For more information on rates to ride the train, here is the address of the Museum Kereta Api Ambarawa (Ambarawa Railway Museum): Jalan Stasiun no. 1, Ambarawa.
Agro-tourism of Tlogo
A few kilometers from Rawa Pening is the agro-tourism village of Tlogo. The village offers the serenity of a Javanese village and a nostalgic delicate colonial lifestyle on Java amidst coffee and clove plantations. The most extensive plantation is the rubber plantation that encompasses an area of some 600 acres, followed by the coffee and clove plantations. Tropical fruit gardens also surround the cool village.
There are around 20 cottages and 16 rented rooms available for those who wish to immerse themsleves in the life of real Javanese villagers. The village is set on a land 400 to 675 meters above sea level, called Delik Village, located some 40 kilometers from Semarang. Experience being part of a planters’ life and observe the interesting process taking place here.
Gedong Songo Temple
Ambarawa, at Bandungan district, also has a Hindu-Buddha temple complex called the Gedong Songo temples. Songo, meaning ‘nine’, is the number of temples at Gedong Songo that sit on the slope of Mount Ungaran, some 9 kilometers from the town’s center of Ambarawa. The temples and the surrounding mountains are in perfect harmony forming an inseparable part of the environment.
These temples were built by the Hindu Sanjaya dynasty in the 8th century, between 730 to 780 A.D. The historical timeline also shows that Ratu Shima or Queen Shimha was in power during their construction. She was known for her just and fair judgment and governance. She was a believer in the One God, Sang Hyang Widhi.
According to this belief the human body has nine orifices that need to be controlled. The Javanese call this the Babahan Hawa Sanga, the nine openings in our body that, when wisely controlled, will lead to a peaceful life as its prize.

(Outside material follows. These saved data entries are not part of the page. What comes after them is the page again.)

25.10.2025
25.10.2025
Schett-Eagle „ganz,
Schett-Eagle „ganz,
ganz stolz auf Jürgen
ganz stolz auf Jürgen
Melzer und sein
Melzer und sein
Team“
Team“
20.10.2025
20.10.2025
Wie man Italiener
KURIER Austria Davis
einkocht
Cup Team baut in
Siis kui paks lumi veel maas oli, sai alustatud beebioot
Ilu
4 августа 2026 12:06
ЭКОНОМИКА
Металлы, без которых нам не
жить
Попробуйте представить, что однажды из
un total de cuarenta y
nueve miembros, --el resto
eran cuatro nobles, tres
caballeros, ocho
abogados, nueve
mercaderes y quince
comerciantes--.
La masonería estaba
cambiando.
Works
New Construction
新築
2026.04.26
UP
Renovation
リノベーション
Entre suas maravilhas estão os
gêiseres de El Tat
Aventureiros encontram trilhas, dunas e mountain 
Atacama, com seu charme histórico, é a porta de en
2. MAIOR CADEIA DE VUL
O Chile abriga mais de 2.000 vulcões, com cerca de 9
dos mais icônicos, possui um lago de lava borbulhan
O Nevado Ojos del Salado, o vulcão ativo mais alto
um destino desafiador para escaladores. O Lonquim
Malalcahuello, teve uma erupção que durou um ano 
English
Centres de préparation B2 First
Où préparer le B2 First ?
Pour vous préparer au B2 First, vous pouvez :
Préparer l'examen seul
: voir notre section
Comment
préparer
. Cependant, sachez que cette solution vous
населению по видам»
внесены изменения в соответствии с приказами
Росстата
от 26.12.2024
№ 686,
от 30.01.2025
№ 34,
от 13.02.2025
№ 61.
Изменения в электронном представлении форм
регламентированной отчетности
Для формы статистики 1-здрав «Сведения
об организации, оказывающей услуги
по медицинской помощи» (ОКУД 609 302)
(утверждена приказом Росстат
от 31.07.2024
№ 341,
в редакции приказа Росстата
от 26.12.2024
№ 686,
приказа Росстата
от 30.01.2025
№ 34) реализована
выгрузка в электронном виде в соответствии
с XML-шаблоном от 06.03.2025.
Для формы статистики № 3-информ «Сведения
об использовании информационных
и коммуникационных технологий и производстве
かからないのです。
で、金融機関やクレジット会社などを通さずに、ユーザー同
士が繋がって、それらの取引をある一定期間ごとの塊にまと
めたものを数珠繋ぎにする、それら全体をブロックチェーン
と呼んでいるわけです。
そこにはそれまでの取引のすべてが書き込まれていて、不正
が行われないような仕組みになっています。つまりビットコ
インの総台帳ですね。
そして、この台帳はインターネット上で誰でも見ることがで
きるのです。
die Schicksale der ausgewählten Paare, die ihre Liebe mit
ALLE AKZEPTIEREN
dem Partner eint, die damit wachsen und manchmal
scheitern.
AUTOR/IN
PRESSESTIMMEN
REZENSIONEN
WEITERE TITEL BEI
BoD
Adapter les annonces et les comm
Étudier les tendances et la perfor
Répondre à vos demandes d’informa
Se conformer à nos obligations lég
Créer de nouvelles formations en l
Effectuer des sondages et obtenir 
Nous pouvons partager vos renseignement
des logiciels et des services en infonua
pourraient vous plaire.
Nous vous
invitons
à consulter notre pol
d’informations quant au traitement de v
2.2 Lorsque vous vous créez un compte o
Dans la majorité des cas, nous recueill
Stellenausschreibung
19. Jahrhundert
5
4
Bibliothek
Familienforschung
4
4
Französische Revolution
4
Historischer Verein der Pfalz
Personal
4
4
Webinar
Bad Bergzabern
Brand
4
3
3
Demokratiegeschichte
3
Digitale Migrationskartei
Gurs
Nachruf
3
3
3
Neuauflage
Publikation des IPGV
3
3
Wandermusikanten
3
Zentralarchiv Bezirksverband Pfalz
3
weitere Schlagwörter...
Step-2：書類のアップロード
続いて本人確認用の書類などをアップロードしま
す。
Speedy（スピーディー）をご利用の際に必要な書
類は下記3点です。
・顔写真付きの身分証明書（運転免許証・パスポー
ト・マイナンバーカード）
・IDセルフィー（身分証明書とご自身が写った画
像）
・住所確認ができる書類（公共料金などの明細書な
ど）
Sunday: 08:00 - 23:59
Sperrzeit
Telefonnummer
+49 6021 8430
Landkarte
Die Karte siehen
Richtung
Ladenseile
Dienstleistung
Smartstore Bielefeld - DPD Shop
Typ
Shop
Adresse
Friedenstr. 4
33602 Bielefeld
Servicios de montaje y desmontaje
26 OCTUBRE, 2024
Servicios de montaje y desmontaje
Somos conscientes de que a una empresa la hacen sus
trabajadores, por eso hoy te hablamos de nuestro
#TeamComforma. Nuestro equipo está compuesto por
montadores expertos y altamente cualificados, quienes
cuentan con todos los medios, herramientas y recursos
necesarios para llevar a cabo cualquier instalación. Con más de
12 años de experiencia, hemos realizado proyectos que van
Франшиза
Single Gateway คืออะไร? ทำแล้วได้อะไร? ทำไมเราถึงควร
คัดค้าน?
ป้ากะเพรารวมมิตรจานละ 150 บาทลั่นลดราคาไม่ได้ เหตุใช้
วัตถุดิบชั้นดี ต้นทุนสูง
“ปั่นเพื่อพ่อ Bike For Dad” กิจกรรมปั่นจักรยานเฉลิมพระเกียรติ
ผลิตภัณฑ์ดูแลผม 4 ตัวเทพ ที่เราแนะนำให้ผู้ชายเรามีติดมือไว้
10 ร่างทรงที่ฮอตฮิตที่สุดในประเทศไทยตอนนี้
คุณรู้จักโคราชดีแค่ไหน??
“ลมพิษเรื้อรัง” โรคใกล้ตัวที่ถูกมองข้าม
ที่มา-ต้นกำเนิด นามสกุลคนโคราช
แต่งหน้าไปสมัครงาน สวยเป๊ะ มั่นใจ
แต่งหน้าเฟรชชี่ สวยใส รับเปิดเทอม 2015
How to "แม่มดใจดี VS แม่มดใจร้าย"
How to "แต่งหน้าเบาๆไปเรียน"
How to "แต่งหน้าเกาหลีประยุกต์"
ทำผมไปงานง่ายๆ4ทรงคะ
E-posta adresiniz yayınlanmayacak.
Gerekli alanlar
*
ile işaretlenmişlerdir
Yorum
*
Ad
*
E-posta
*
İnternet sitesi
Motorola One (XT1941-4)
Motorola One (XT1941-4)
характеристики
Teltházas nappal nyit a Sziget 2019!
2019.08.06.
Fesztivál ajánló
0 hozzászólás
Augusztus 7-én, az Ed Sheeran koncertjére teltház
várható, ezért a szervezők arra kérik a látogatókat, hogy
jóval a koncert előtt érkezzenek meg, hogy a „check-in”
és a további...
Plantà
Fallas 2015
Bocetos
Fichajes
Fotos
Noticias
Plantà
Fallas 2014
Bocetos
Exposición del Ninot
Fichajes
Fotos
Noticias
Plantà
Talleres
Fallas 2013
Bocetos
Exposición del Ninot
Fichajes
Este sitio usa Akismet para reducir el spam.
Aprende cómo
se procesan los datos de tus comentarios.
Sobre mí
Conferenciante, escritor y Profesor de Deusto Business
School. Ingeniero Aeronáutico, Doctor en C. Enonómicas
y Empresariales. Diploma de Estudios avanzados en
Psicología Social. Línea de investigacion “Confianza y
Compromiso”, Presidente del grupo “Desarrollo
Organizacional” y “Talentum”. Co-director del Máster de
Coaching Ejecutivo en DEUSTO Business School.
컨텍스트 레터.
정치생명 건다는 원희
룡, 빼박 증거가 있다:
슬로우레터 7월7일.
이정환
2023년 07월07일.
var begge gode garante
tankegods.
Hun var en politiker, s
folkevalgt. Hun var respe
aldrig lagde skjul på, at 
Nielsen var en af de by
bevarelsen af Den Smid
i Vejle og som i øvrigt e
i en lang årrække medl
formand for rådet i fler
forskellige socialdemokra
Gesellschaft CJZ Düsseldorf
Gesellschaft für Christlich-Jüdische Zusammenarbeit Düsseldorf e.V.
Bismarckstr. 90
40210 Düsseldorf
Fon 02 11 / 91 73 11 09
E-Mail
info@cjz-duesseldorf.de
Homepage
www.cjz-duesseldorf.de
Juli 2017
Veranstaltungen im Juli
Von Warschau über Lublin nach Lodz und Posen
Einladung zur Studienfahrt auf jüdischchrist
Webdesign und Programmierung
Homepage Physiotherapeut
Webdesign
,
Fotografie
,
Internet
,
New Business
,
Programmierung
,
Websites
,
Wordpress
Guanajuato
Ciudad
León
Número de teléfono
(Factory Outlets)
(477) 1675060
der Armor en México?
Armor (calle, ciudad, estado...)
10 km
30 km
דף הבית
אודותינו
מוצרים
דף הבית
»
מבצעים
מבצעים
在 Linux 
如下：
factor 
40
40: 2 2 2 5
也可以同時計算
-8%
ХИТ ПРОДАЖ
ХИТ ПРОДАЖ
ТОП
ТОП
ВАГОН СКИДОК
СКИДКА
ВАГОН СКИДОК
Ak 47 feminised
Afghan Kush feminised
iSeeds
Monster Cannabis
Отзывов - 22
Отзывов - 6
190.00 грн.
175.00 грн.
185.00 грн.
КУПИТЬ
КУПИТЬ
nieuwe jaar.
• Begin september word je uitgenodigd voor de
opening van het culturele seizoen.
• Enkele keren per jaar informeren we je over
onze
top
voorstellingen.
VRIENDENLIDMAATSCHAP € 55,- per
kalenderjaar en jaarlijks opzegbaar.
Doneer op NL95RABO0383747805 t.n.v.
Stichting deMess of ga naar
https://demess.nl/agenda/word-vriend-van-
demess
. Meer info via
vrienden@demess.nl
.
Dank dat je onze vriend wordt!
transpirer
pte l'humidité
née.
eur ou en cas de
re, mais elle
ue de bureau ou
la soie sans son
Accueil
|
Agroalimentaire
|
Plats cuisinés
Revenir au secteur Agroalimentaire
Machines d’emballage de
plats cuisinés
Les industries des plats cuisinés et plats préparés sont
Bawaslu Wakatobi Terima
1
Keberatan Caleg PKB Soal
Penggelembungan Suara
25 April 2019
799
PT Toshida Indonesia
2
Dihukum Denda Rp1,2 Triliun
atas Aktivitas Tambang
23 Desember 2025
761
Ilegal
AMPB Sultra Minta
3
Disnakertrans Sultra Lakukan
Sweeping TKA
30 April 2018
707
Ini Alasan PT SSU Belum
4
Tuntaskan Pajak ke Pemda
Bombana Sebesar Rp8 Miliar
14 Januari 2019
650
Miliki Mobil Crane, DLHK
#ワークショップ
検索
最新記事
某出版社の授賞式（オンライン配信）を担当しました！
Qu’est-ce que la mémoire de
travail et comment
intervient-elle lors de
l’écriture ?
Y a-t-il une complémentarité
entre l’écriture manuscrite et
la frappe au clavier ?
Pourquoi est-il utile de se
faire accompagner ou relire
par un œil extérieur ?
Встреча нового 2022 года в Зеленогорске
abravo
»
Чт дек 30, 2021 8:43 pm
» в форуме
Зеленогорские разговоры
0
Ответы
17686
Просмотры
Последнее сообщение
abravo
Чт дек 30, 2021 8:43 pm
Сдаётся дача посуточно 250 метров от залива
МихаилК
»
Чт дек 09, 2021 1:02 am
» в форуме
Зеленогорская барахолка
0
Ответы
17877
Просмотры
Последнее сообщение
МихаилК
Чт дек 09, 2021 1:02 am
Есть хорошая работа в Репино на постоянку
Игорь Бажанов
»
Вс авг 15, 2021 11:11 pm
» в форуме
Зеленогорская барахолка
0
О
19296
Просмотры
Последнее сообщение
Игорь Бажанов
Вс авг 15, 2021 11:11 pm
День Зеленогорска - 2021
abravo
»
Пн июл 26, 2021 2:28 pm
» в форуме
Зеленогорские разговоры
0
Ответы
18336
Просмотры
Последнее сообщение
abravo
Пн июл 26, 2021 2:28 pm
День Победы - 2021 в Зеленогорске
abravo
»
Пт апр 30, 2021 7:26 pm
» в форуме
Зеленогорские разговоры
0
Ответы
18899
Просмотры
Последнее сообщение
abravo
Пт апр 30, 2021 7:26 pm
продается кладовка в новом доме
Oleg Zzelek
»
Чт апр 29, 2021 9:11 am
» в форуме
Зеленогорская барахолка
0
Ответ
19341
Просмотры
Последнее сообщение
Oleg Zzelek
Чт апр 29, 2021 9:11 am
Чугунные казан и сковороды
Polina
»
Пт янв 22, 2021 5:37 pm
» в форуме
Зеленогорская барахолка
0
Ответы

Rediscovered in 1804 under piles of earth and tropical vegetation by Sir Thomas Stamford Raffles, the temples are scattered in 5 main clusters, with the third being the largest. Each main cluster is dedicated to the god Shiva, although Brahma and Vishnu are present at several locations.
Take a horseback ride from Candi Village to the complex to experience its natural beauty. A horse ride is IDR 50,000 or cheaper when you can bargain well.
Other places of interest around Ambarawa are those related to Indonesia’s national struggle to reclaim the country from Japanese and Dutch occupation. They are the Isdiman Palagan Museum and the Willem II fort.
Ambarawa is around one and a half hour drive from Semarang, capital city of Central Java, or around two hours from Yogyakarta. Buses are available at the bus stations.
The bus terminal in Ambarawa is called Bawen Bus Terminal. If you are in Yogyakarta, go to Giwangan Bus Station, the largest type-A bus terminal in Indonesia. The bus to Ambarawa usually goes to Semarang. If you are in Semarang, proceed to the Terboyo Bus Terminal. Going to Ambarawa, the bus usually continues to Yogyakarta.
The recommended buses are: PO Safari Dharma Raya, Kramat Djati, and Nusantara.